Posted by: kathandroger | December 18, 2012


The last house has had it’s day. It was built in a hurry, with all bits and pieces readily at hand, and now the rats have eaten into it and the floor has collapsed, but at least the occupants are still dry and warm. Time for a new chicken house.

I’ve had a lovely few days in my workshop. The weather has been poor, but mild, and so no freezing hands to hamper my building skills. A bit of Bessie Smith, some Tchaikovsky, lots of Beethoven on the CD, and sheer uniterrupted bliss.

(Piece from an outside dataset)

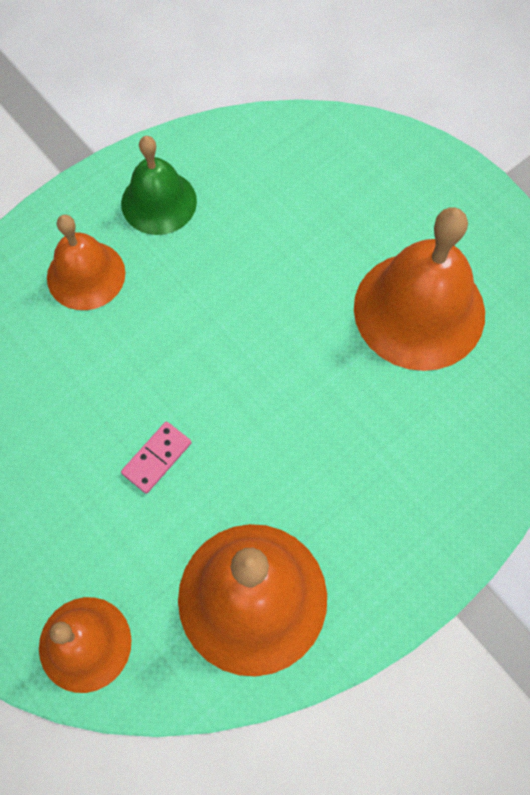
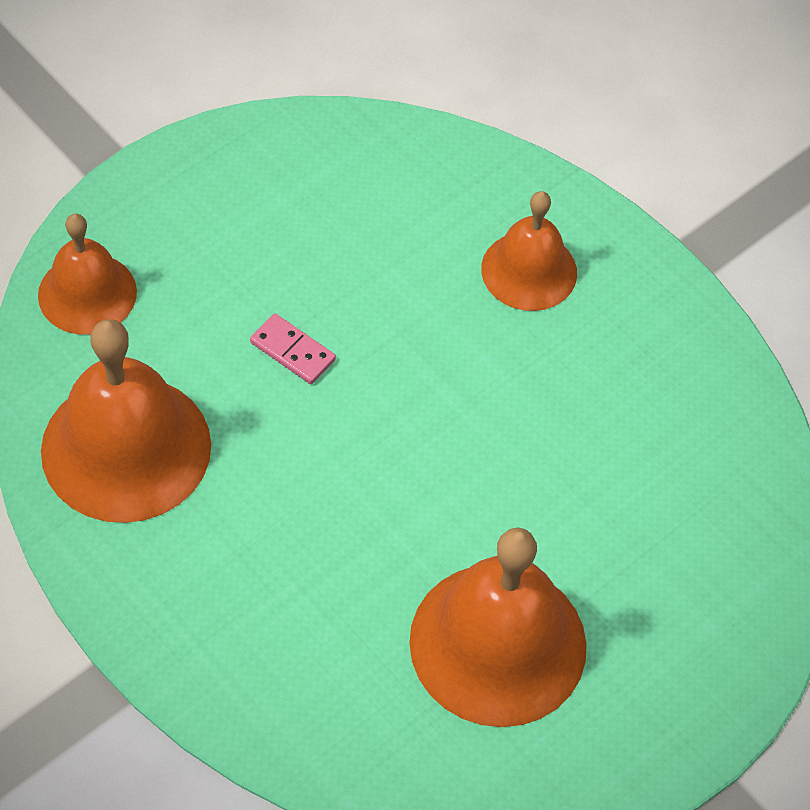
camera: 85 degrees right, 10 degrees down
(159, 202) = (640, 343): green bell -> none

Even Dennis came to watch, but was not too keen when I started welding the chassis.  I have kept chickens for very many years now, enough to know that all they need is something to eat and drink and somewhere to be warm and lay their eggs. A bit like all females. Reading books about chicken houses makes it all sound too complicated. Laying boxes for instance are, in my opinion, a waste of time-again, perhaps due to their gender, a hen will change her mind and leave the most perfect box to lay in the house. As long as the eggs are easily reached there is no  problem. And whenever there are chickens there will be rats, so I try to make the houses movable to prevent the basement becoming a myriad of rat runs. That was another problem with the last house-the wheels fell off! Well after sawing, sanding, welding, biscuit jointing,IMG_2041 routing and some painting the house is finished. All done with waste bits from our building efforts and at total cost (for some long bolts) of a few euros. The roof hinges to reach the eggs and for cleaning, and there is one long perch, but again our chickens often seem to prefer to spend the night sitting on the ground. Incidentally cleaning is done about once a fortnight and takes about five minutes. The poules are fed on corn from a friendly local farmer, and the feeder is under cover one end of the house and the water is at the other end. All can be dragged about the orchardand even the wife can manage this one! We tend to give away most of our eggs, and they are hugely appreciated. I reckon that having to forage for the bulk of their food makes a huge difference, although the cussing when they have dug up the flower garden is a bit of a disadvantage. The “girls” are off on holiday soon whilst we go back to the UK, but they will be rehoused on our return.